证书是学术的;奖牌是运动场的;奖杯是舞台的。然而,小学时的我不属于任何场域,橱柜没有挂满奖牌,平时也只能巴望同学不断上台领奖。五年级参与校内华文笔试赛,当时的陈碧丽老师要求同学帮忙批改试卷,却发现我以一题之差,跌出5名以外。偏袒我的陈老师要求同学反复重改,却仍无助我获得一纸证书。失去一张意义不大的证书,于当时的我来说,无异于吃了一场败仗。
后来也不知为何证书越积越多,随便报名一项活动,就有一张Sijil Penyertaan(参与证书)。于是证书最后也成了废纸,近乎鸡肋般存在。除了一些靠真本事换来的得奖证书,其他一律只是为了证明主办方办过活动,自己曾经参与的廉价纪念品。
证书无法替我代言
我们需要太多证书证明自己。科技进步后,伪造证书的技术门槛大幅降低,所以有些证书还会附上一个QR二维码,让有意检视者随时上网求证。当了医生才知道,被有关当局或是社会人士“正式承认”至少需时10年——毕业后实习,我们不可作出医疗决定;实习期结束,我们又因为资浅而面对诸多掣肘;哪怕当了专科,也还另需至少几年的资历才可“正式”转正,号称专科医生——生命太多位置都不似彼得·帕克被蜘蛛咬噬,一夜高烧,隔日即能变身蜘蛛侠那般一蹴而就。所以证书之必要,在于佐证自己的经历和能力。
犹记得那年面试医学系,父亲特别为我打印了一张游泳班毕业证书,供我在面试时夸大我的泳技。会游泳本是事实,但是口说无凭,有了一张cer-ti-fi-cate,面试官面前我便多了一份底气去吹嘘自己曾是校队,只是最后因为某些原因而无法参赛。
曾是游泳校队,可以证明我的抗压性,证明我不是书呆子,证明我有团体精神,提升我的录取几率。网络论坛、辅导老师、前辈的经验之谈都强调面试者必须学会推销自己;“文武双全”是一般面试官特别喜欢的特质,所以只要稍微用点心机,便能投其所好。面试表现和工作表现不相符自是后话,却也没有人想要检讨除了面试以外,还有没有其他机制可以筛选人才。最后我不确定是写小说的虚构能力,还是那一张游泳证书连同被我夸饰的泳技,让我挤入了医学系。

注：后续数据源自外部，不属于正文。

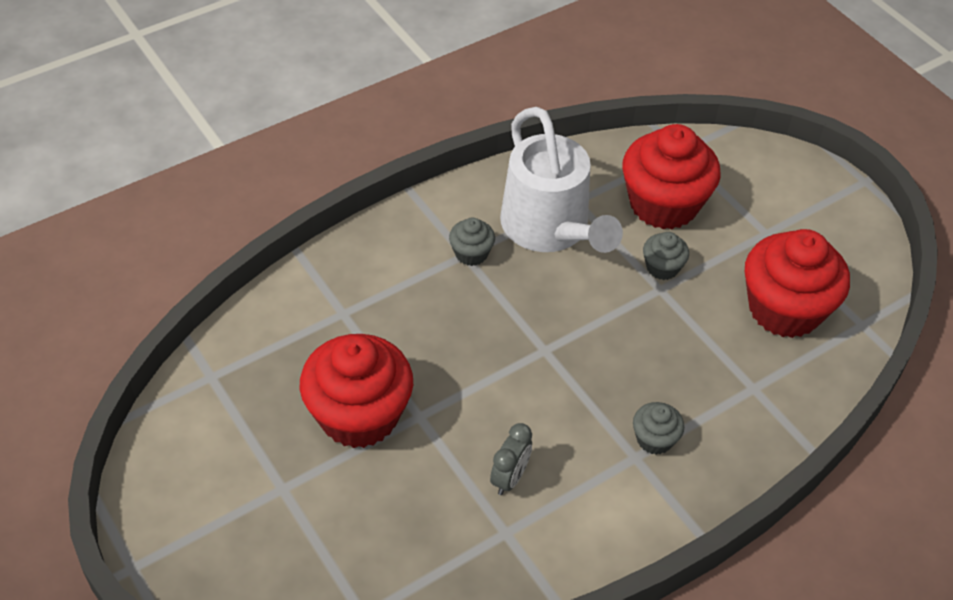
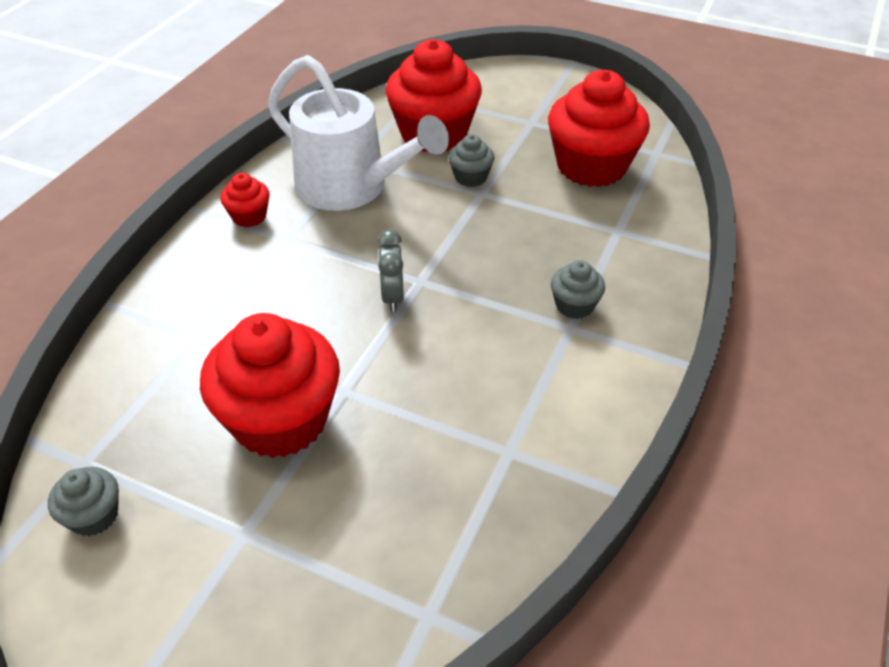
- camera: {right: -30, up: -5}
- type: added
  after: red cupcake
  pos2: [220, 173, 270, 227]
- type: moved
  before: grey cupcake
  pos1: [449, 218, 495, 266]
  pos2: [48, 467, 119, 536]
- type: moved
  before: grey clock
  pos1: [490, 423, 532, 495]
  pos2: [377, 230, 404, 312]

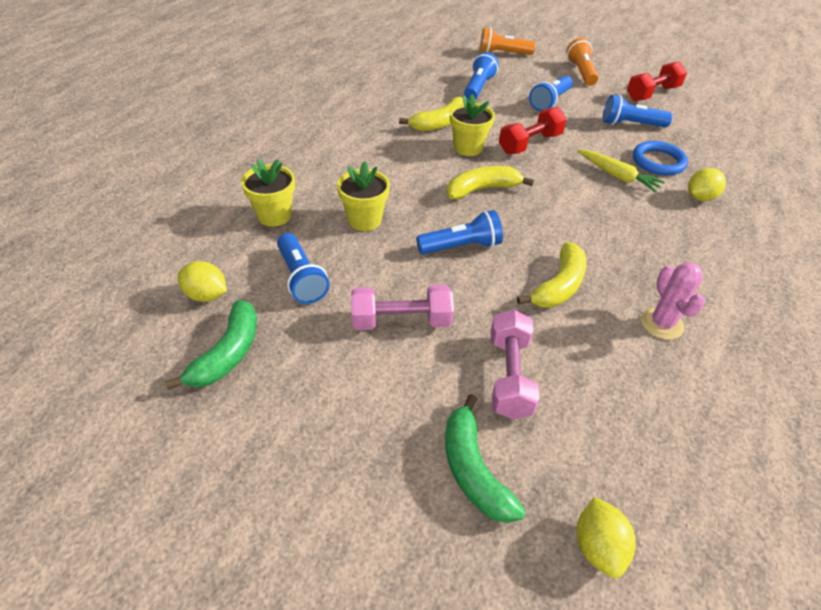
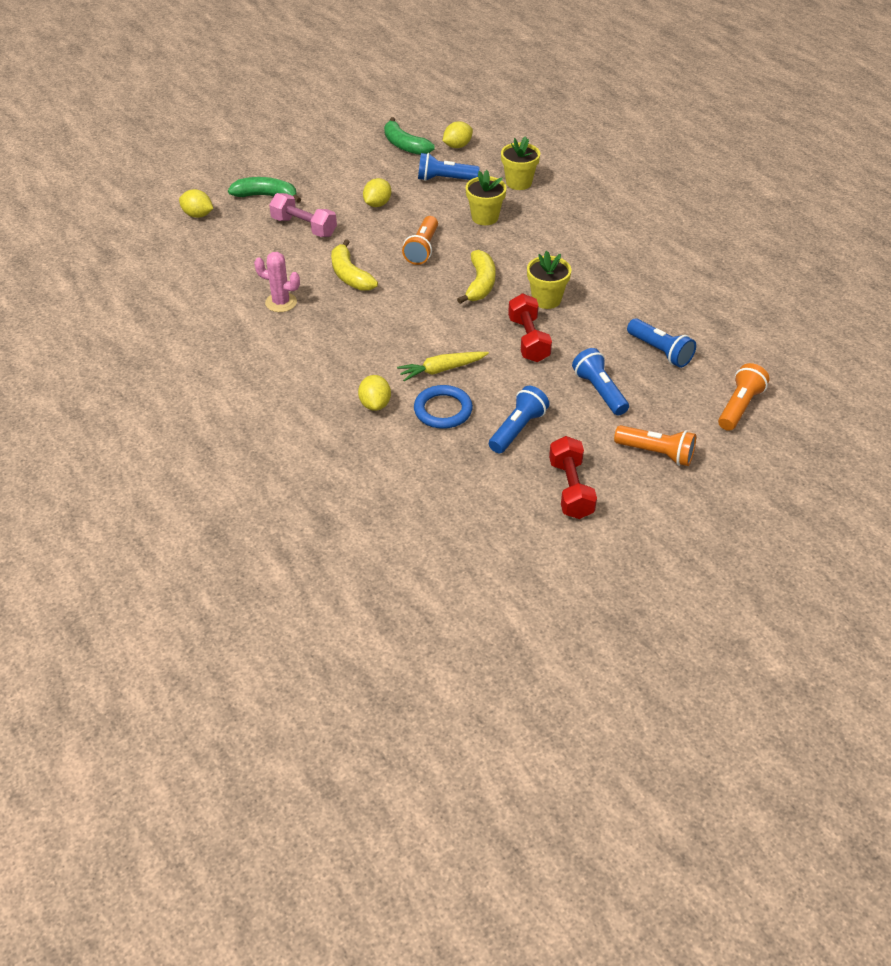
- camera: {right: 120, up: 0}
- type: removed
  before: yellow banana
  pos1: [399, 97, 464, 132]
- type: replaced
  before: pink dumbbell
  after: yellow lemon
  pos1: [351, 285, 454, 330]
  pos2: [363, 178, 391, 207]
- type: recoloured
  before: blue flashlight
  after: orange flashlight
  pos1: [416, 210, 503, 254]
  pos2: [402, 216, 438, 265]

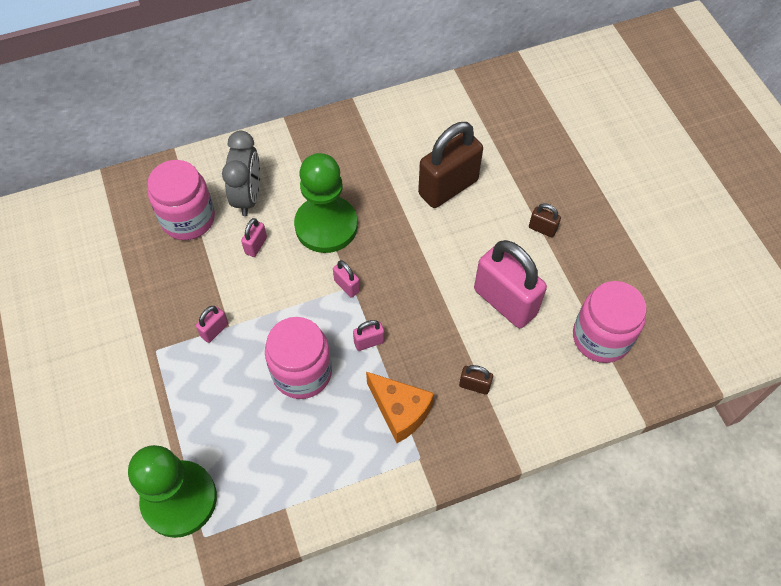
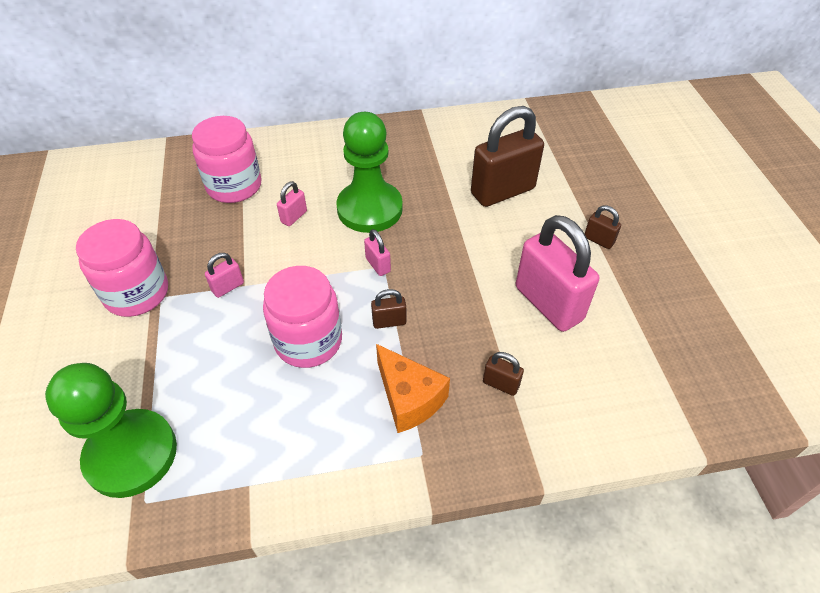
- camera: {right: 10, up: -10}
- type: removed
  before: grey clock
  pos1: [222, 131, 260, 216]
- type: moved
  before: pink jar
  pos1: [573, 281, 646, 363]
  pos2: [76, 219, 168, 317]
- type: recoloured
  before: pink padlock
  after: brown padlock
  pos1: [353, 320, 384, 351]
  pos2: [371, 289, 406, 329]

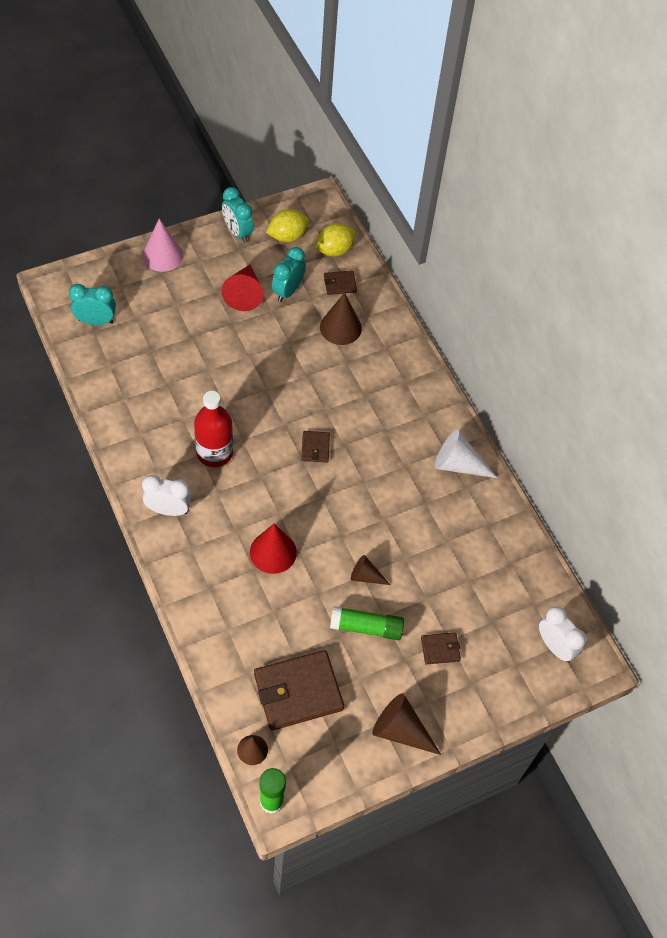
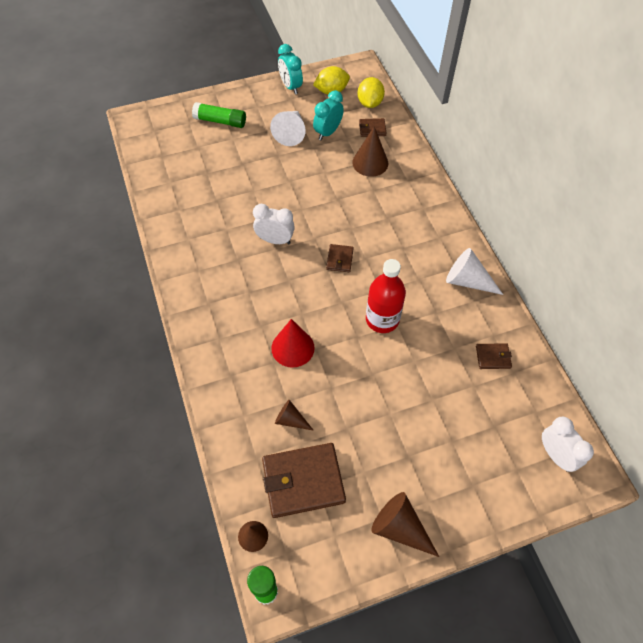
- camera: {right: 10, up: 0}
- type: removed
  before: turquoise clock
  pos1: [69, 284, 116, 325]
- type: removed
  before: pink cone
  pos1: [142, 219, 183, 272]
- type: moved
  before: white clock
  pos1: [142, 475, 192, 516]
  pos2: [253, 204, 295, 244]
- type: moved
  before: red bottle
  pos1: [194, 391, 233, 467]
  pos2: [366, 259, 406, 333]
- type: moved
  before: green glue stick
  pos1: [330, 606, 404, 640]
  pos2: [192, 102, 246, 128]
- type: moved
  before: brown cone
  pos1: [351, 555, 390, 585]
  pos2: [275, 400, 314, 431]
- type: moved
  before: brown wallet
  pos1: [421, 632, 461, 665]
  pos2: [476, 343, 512, 369]
- type: recoloured
  before: red cone
  after: white cone
  pos1: [221, 265, 263, 311]
  pos2: [270, 111, 306, 146]
- type: turned
  before: yellow lemon
  pos1: [315, 223, 356, 257]
  pos2: [357, 77, 385, 108]
  turn: -60

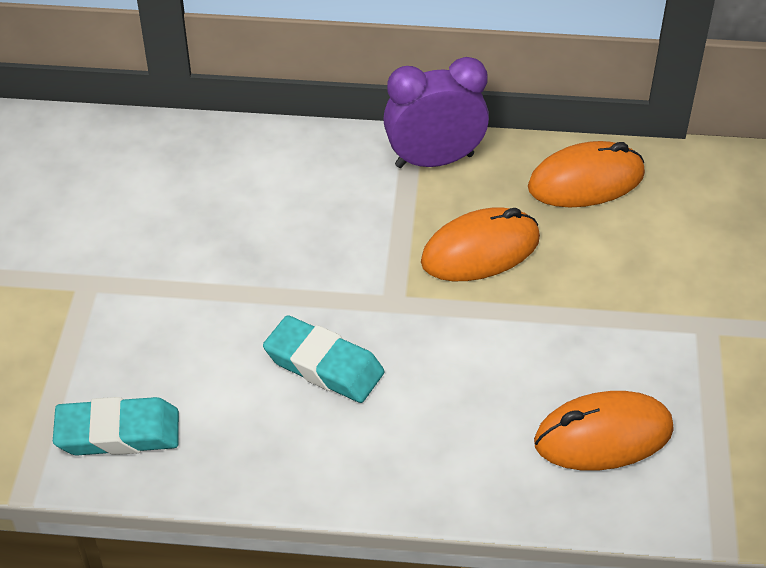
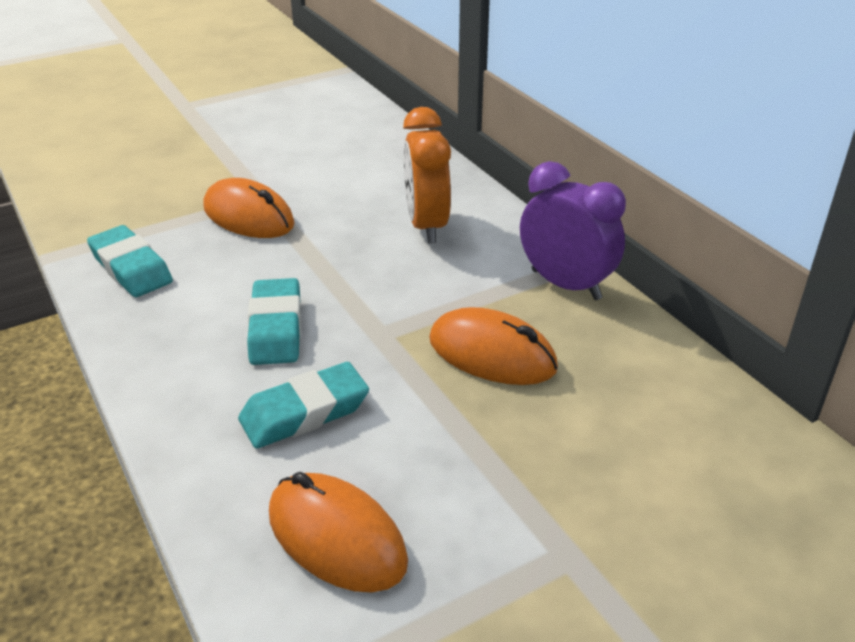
- camera: {right: 55, up: -10}
- type: added
  after: turquoise eraser
  pos2: [238, 362, 369, 449]
- type: added
  after: orange clock
  pos2: [403, 107, 451, 243]
- type: moved
  before: orange mouse
  pos1: [528, 141, 645, 207]
  pos2: [203, 178, 295, 238]

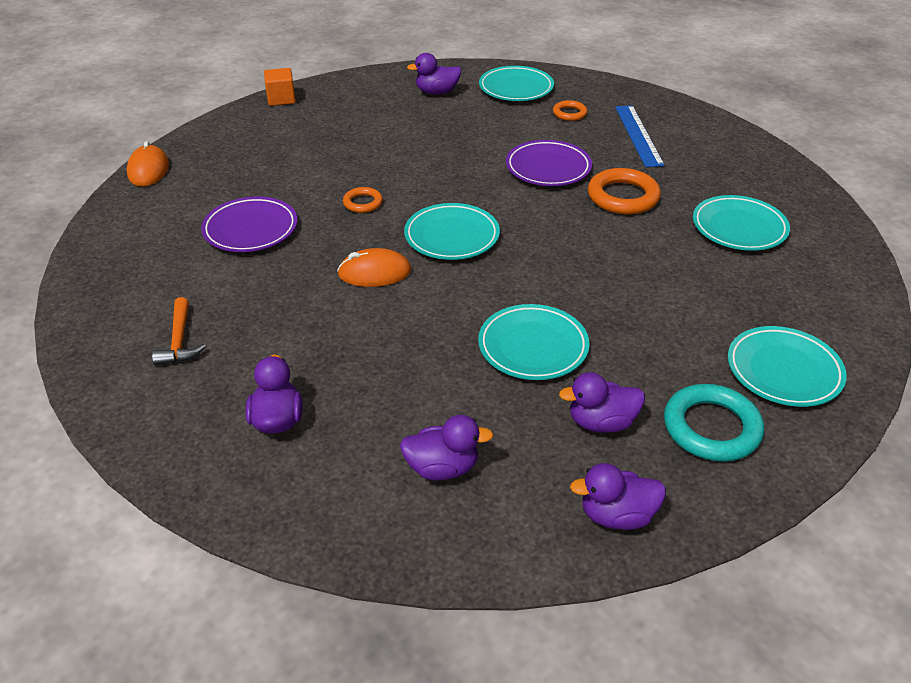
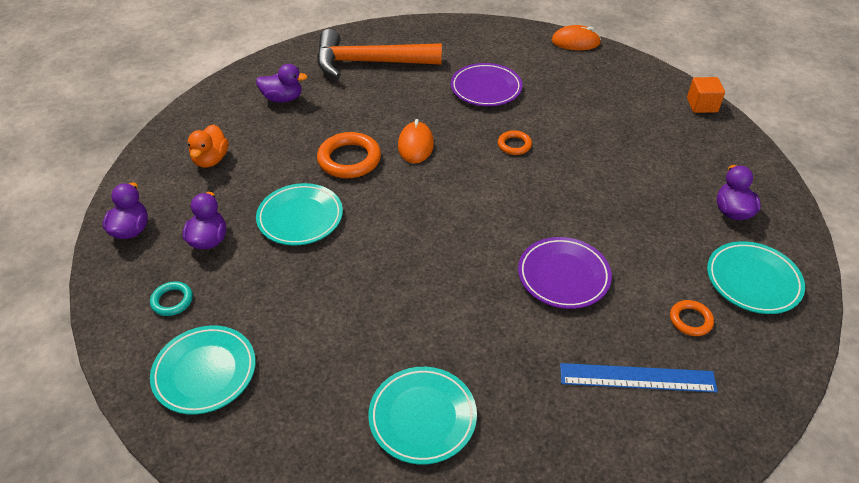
- camera: {right: 100, up: 5}
- type: removed
  before: turquoise plate
  pos1: [404, 203, 500, 260]
- type: moved
  before: orange ring
  pos1: [588, 168, 661, 215]
  pos2: [317, 132, 381, 178]
- type: recoloured
  before: purple duck
  after: orange duck
  pos1: [400, 415, 494, 480]
  pos2: [188, 124, 228, 168]
- type: resized
  before: orange hammer
  pos1: [152, 297, 206, 366]
  pos2: [317, 29, 442, 78]
  scale: 2.23
- type: resized
  before: turquoise ring
  pos1: [664, 384, 764, 462]
  pos2: [150, 281, 193, 316]
  scale: 0.55

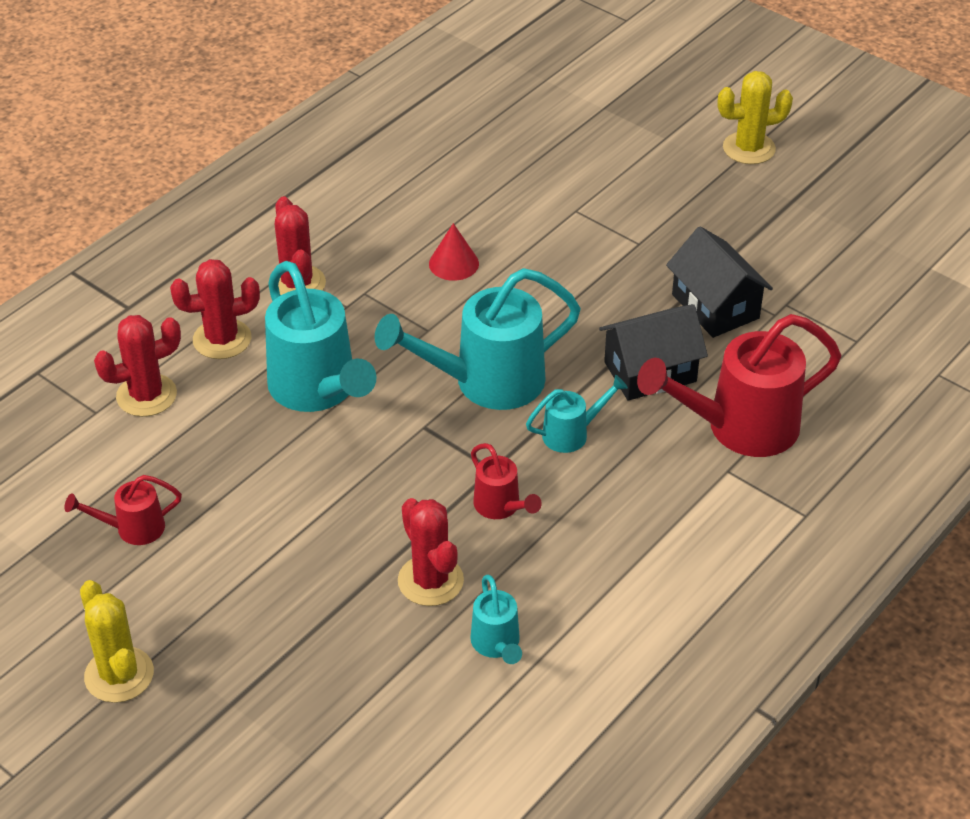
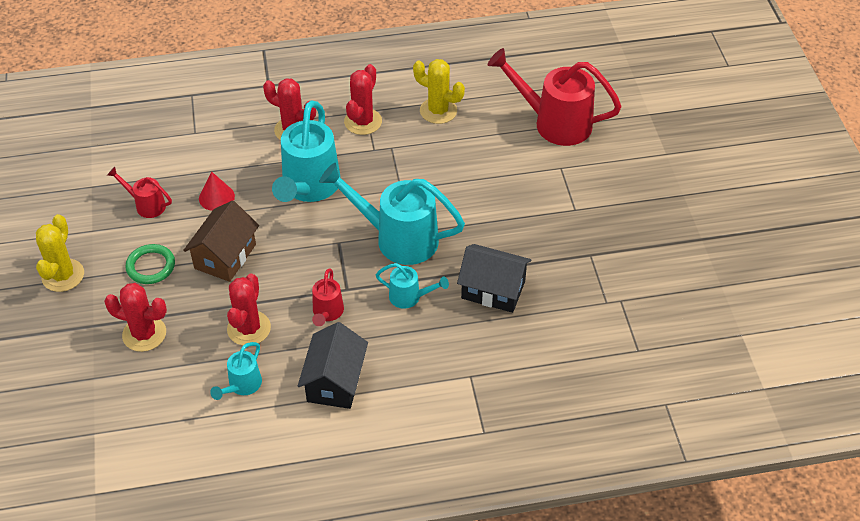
- camera: {right: 40, up: 5}
- type: added
  after: green ring
  pos2: [125, 244, 175, 284]
- type: added
  after: brown house
  pos2: [183, 200, 259, 282]
- type: moved
  before: red cactus
  pos1: [94, 315, 181, 417]
  pos2: [104, 283, 167, 352]
- type: moved
  before: red cone
  pos1: [429, 223, 479, 281]
  pos2: [199, 172, 235, 211]
- type: moved
  before: red watering can
  pos1: [637, 314, 841, 457]
  pos2: [488, 48, 622, 146]
- type: moved
  before: black house
  pos1: [666, 226, 773, 338]
  pos2: [298, 322, 368, 409]
- type: moved
  before: yellow cactus
  pos1: [718, 71, 793, 164]
  pos2: [413, 59, 465, 124]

成长后,证书失去了圣性,如今许多活动甚至只求一张电子证书就好;参与者可能连下载电子证书都懒了。有时会重新打开收藏证书的文件夹,仿若重启收藏旧时光的月光宝盒,一页一页轻轻翻阅,生怕动作太大撕毁那些证书。透明塑胶里收藏的,更多是当年试错的愚勇,与荣誉擦肩的遗憾、以及和友人一起出征比赛势在必得的傲气。泛黄的证书无法替我代言,但至少实实在在地证明自己也曾在某场比赛中坚持求胜。当年自以为是的才华、能力和不服输的精神,有多少经已被现实生活磨损殆尽?